When I was younger, my music snobbery was more or less the product of being an angry young woman with pretentious sensibilities. As I’ve gotten older, I’ve actually tried having a more tempered perspective regarding new music, and I gotta say … my patience is wearing thin in this new age of immediacy and quantity over quality. A lot of new music is being specifically designed for a “TikTok mindset,” prioritizing how easily it can be used on the app, or capitalizing on popular social discussions of the moment. The result is a slew of songs and artists that are—and forgive me if I sound mean—utterly toothless.
This is why I’ve been so utterly delighted to have found Sugar Pit: a band with so much bite to them, they make me feel like I’m a kid again, ready to go nuts in a pit. I discovered them when one of their latest releases started to make waves on Instagram, having seemingly blown up overnight because of a public stunt they did for a music video:
While many took issue with the overall disruption of these workers’ workflow in this video, others found it to be a pretty ballsy examination of how robotic our day-to-day lives can be. Where I stand is that this is certainly a way to get peoples’ attention, and ultimately, I’m glad it did, because I can’t get enough of Sugar Pit’s music these days.
The band began as a one-man project under Kian Stevens-Winston, a musician from Illinois who eventually matriculated to the West Coast. Now, Sugar Pit is a full band playing shows in LA, and like other musicians trying to “make it” via the social media format, they’ve been releasing a handful of singles over the last few months and advertising them constantly. With the traction they’ve been getting, this will likely culminate in a full album pretty soon.
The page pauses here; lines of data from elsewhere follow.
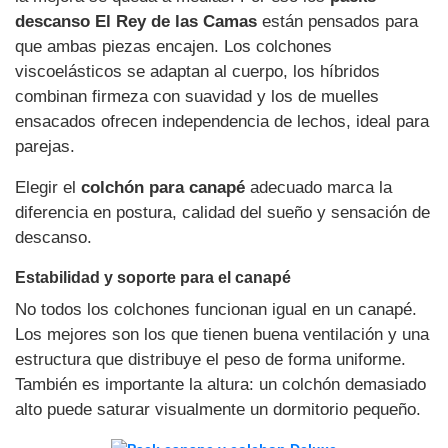
descanso El Rey de las Camas
están pensados para
que ambas piezas encajen. Los colchones
viscoelásticos se adaptan al cuerpo, los híbridos
combinan firmeza con suavidad y los de muelles
ensacados ofrecen independencia de lechos, ideal para
parejas.
Elegir el
colchón para canapé
adecuado marca la
diferencia en postura, calidad del sueño y sensación de
descanso.
Estabilidad y soporte para el canapé
No todos los colchones funcionan igual en un canapé.
Los mejores son los que tienen buena ventilación y una
estructura que distribuye el peso de forma uniforme.
También es importante la altura: un colchón demasiado
alto puede saturar visualmente un dormitorio pequeño.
But unlike other “TikTok bands,” which tend to be the same iteration of the same sort of sound (lots of folk, post-punk, and country-adjacent groups out there that largely sound the same and only talk about the same sorts of things), Sugar Pit is impressing me so much because they sound like bands I grew up listening to. In other words, they sound like a band that’s less concerned with gaining as many followers as possible, and more like a band that wants to constantly evolve and experiment with their sound.
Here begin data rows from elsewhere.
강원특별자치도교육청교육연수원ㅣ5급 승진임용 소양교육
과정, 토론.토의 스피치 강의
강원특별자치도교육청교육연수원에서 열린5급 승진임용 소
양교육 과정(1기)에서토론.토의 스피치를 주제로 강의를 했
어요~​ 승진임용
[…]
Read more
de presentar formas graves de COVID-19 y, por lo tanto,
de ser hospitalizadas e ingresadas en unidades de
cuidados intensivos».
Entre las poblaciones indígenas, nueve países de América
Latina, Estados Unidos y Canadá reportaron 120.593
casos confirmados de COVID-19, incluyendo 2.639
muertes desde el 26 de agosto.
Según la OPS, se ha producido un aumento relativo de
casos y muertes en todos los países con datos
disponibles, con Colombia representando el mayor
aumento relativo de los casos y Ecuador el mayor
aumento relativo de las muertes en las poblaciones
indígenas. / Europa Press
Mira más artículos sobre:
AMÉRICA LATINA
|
And that sound is already so tight, clever, and fun, it just makes me want to dance every time I put them on. If I had to describe it, it’d be like 90s Beck mixed with other great artists. For instance, this song sounds like Beck mixed with Parquet Courts, and a little bit of Pavement:
Kian’s musical sensibilities are just wild to me. He’s got a real ear for production, and the lyrics he writes are incredibly fun and clever. Even some of his earlier songs, when Sugar Pit was just him doing everything, reflect this, including one of my recent favorites, “Idle Time”:
It gives me a lot of joy and hope for the state of music that there are still artists out there who are holding their own, and not sacrificing authenticity for clout. That said, Sugar Pit certainly isn’t the only group doing this—for instance, folk artist Odie Leigh has been making waves on social media, and I love their sound immensely.
But I find Sugar Pit to be especially exciting because they label themselves as a punk/grunge/garage-rock sort of band, and honestly, most of the TikTokky artists I’ve seen who try to similarly label themselves lack any sort of bite whatsoever. They fall into what I used to call the “Mac Demarco effect”: when a bunch of aspiring musicians rely too hard on a specific sound without putting any of their own original touches or spins on it (I called it this because, when Mac blew up when I was a teenager, it felt like everyone and their mother tried to recreate his whole “vibe,” which resulted in an onslaught of boring, uninspired music).
Sugar Pit, though? They’re fun as hell. And I’m excited to see what they do next.